Chloride (\(Cl^-\)) is a weak-field ligand and cannot cause electron pairing.

The empty \(4s\) and \(4p\) orbitals undergo \(sp^3\) hybridization, resulting in a tetrahedral geometry. (Tetrahedral)

- (D) \(CrO_4^{2-}\) (chromate ion):

Chromium is in the \(+6\) oxidation state (\(Cr^{6+}\), \(3d^0 4s^0\) configuration).

It undergoes \(d^3s\) (or \(sp^3\)) hybridization utilizing empty \(d\)-orbitals, forming four equivalent \(\sigma\) bonds with oxygen atoms in a highly symmetric tetrahedral shape. (Tetrahedral)

Thus, (B), (C), and (D) have tetrahedral structures.


Step 3: Final Answer:

The correct options are (B), (C), and (D).
Quick Tip: For \(d^8\) configuration of central metal ions like \(Ni^{2+}\):
- Strong-field ligands (e.g., \(CN^-\)) result in square planar geometry (\(dsp^2\)).
- Weak-field ligands (e.g., \(Cl^-\)) result in tetrahedral geometry (\(sp^3\)).

Step 1: Understanding the Question:

We need to determine which of the given plots correctly represent Boyle's Law mathematically.


Step 2: Key Formula or Approach:

Boyle's Law states that for a fixed amount of gas at constant temperature, the pressure (\(P\)) is inversely proportional to its volume (\(V\)):
\[ P \propto \frac{1}{V} \implies P = \frac{k}{V} \implies PV = k (where k is a constant) \]

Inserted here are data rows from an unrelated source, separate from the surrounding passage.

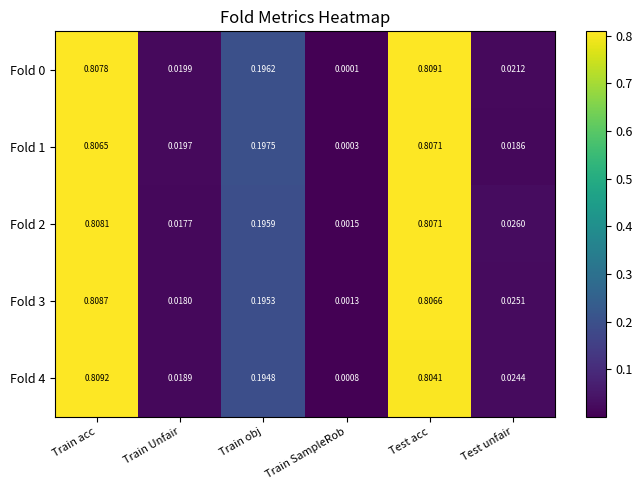

Between Train Unfair and Test unfair, which series saw the biggest shift?

Fold 2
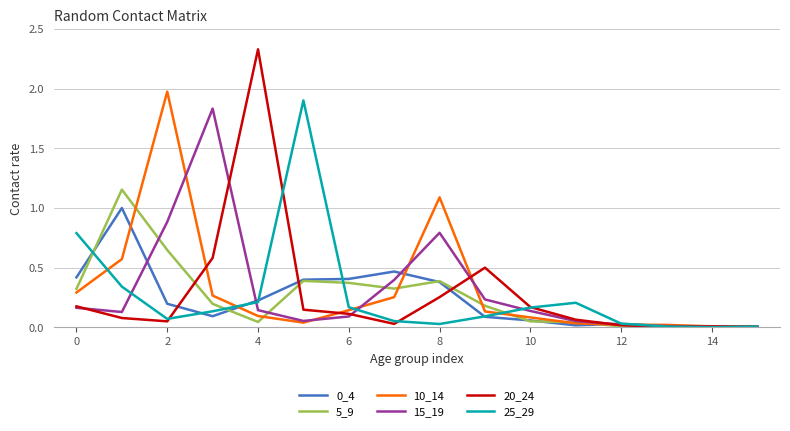

Which series has the largest range (max minus min)?

20_24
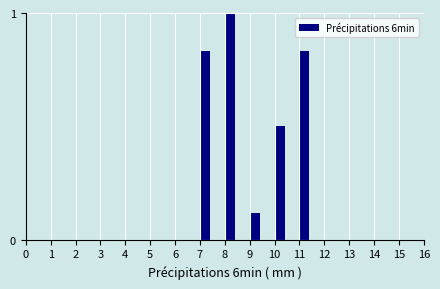

The value at 4 is 0.0. True or false?

True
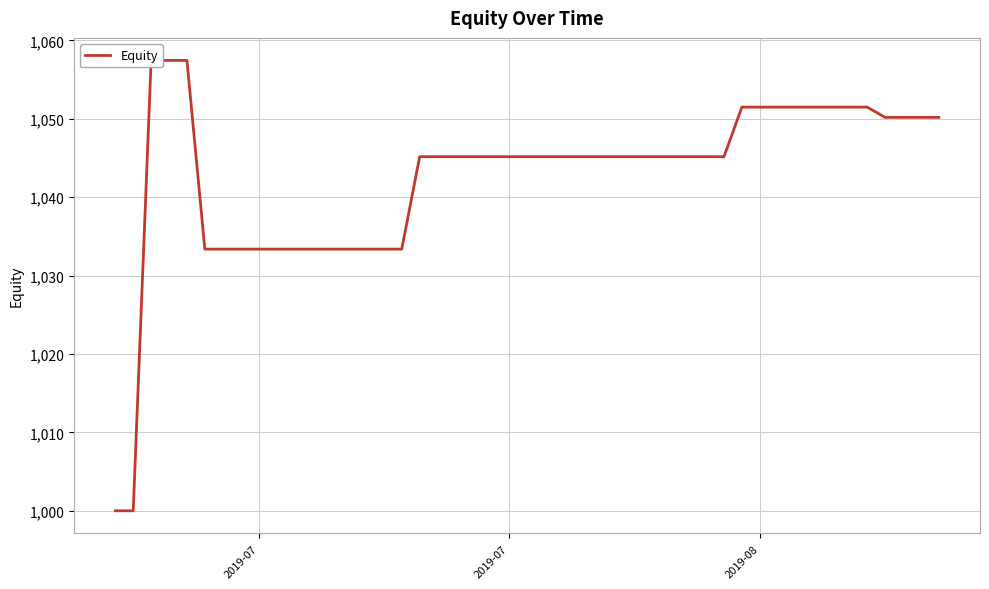

Is it true that the value at 19 is 211.2?

False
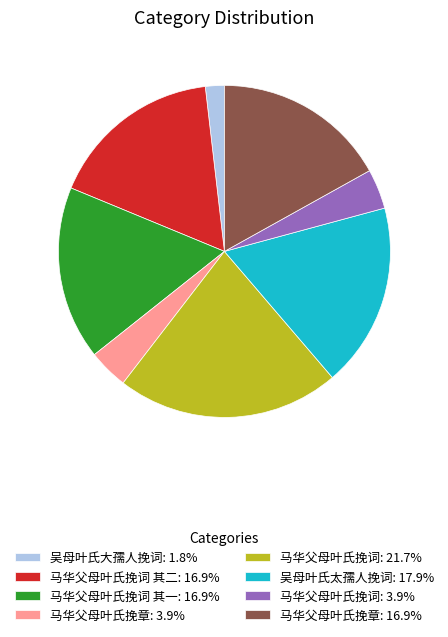

Do 马华父母叶氏挽章: 16.9% and 马华父母叶氏挽词 其一: 16.9% together represent more than half of the pie?

No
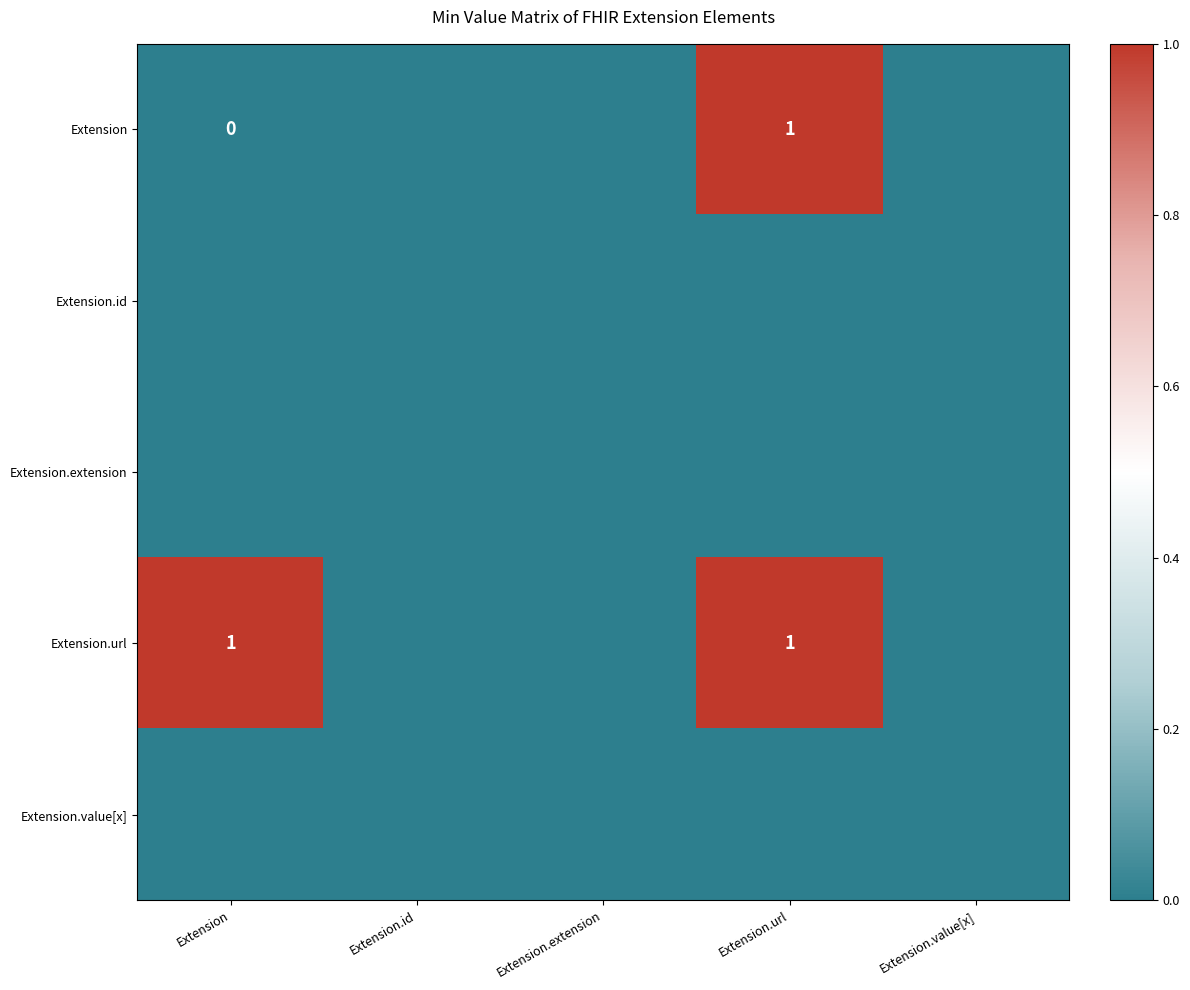

The value of Extension.url at Extension is 1. True or false?

True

Step 3: Detailed Explanation:

Let us evaluate each of the plots shown in the options:

- Plot (A): \(P\) vs \(\frac{1}{V}\):

Since \(P = k \left(\frac{1}{V}\right)\), this is of the linear form \(y = mx\) where \(y = P\) and \(x = \frac{1}{V}\) with a positive slope \(m = k\).

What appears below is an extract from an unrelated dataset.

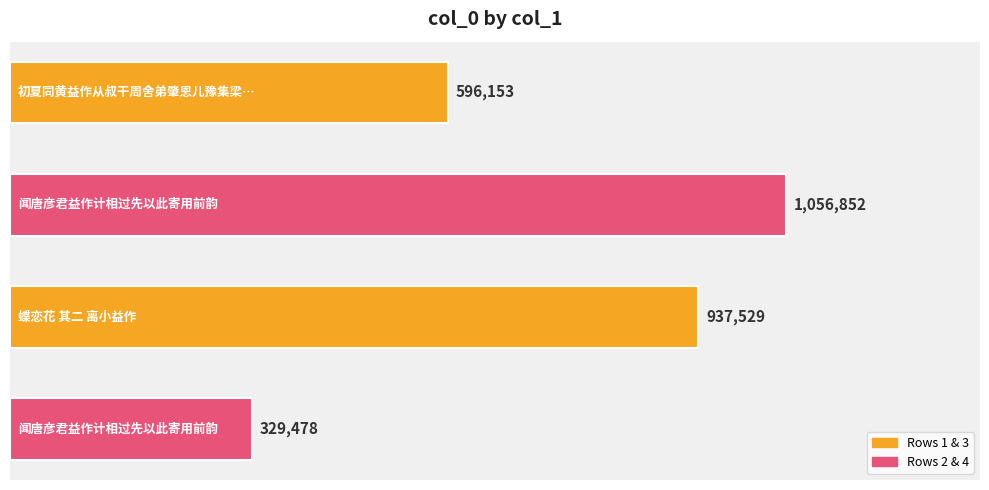

What is the sum of all values?

2920012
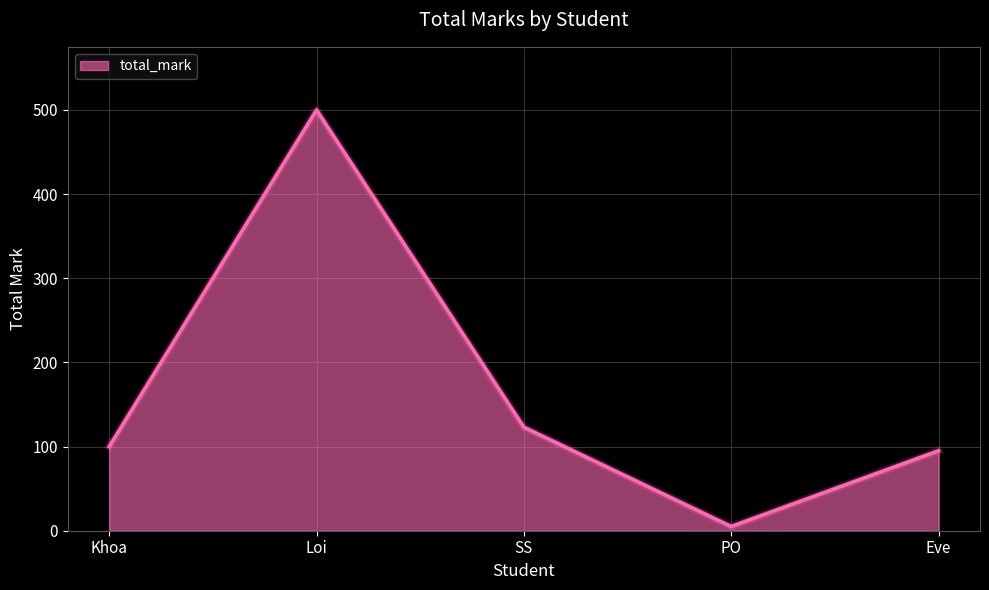

Where is the first local maximum?

Loi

This plot is a straight line passing through the origin. Thus, Plot (A) is correct.

- Plot (B): \(\log P\) vs \(\log V\):

Taking the logarithm of both sides of \(PV = k\):

\[ \log(PV) = \log k \implies \log P + \log V = \log k \]

\[ \log P = -\log V + \log k \]

This is of the linear form \(y = mx + c\) with slope \(m = -1\) and a positive intercept \(c = \log k\).

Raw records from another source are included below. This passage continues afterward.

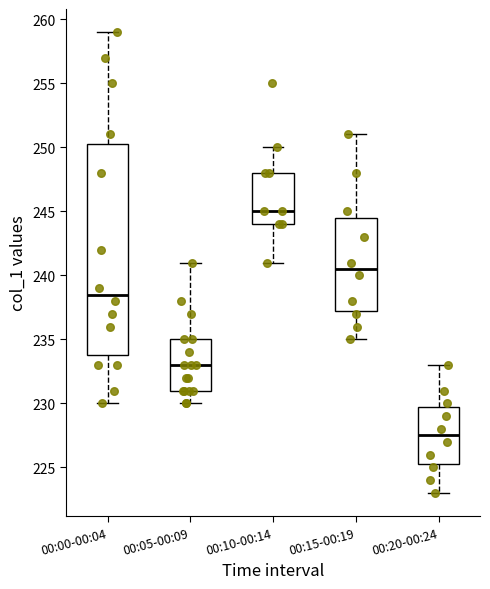

Which box is the tallest, from its lower edge to its upper edge?

00:00-00:04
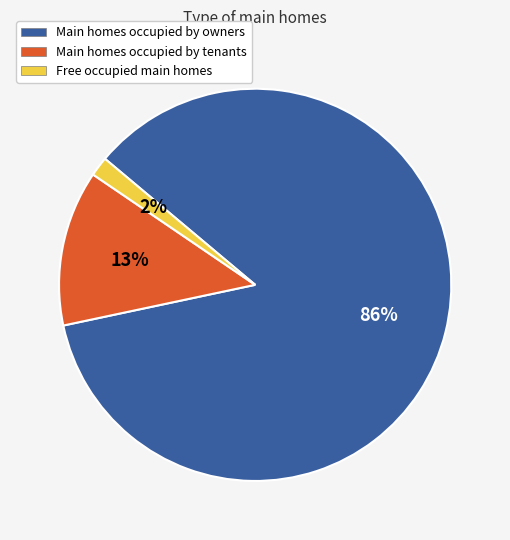

How many segments does this pie chart have?

3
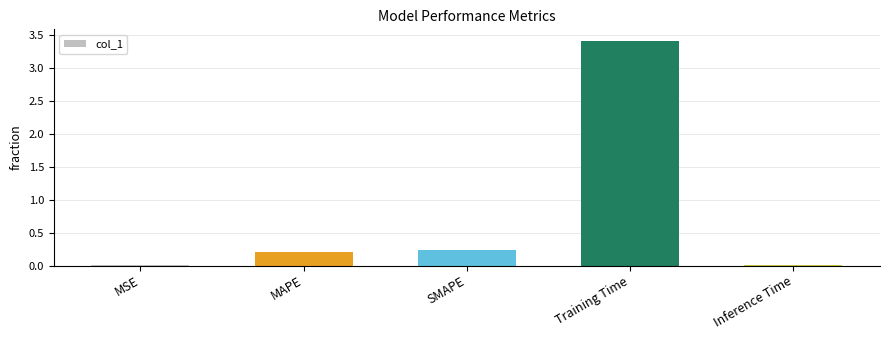

The value at MAPE is 0.2. True or false?

True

This plot is a straight line with a negative slope. Thus, Plot (B) is correct.

- Plot (C): \(P\) vs \(V\):

Since \(P\) and \(V\) are inversely proportional, as volume increases, pressure decreases non-linearly.

This plot is a rectangular hyperbola. Thus, Plot (C) is correct.

- Plot (D): \(P\) vs \(V\) showing a straight line with a negative slope:

This represents a linear relationship \(P = -mV + c\), which is mathematically incorrect for Boyle's law. Thus, Plot (D) is incorrect.


Step 4: Final Answer:

The correct options are (A), (B), and (C).
Quick Tip: Always formulate the explicit mathematical equation for each axis variable before verifying the graph shape:
- \(y \propto x \rightarrow\) straight line through origin.
- \(y \propto \frac{1}{x} \rightarrow\) rectangular hyperbola.
- \(\log y = - \log x + c \rightarrow\) straight line with slope \(-1\).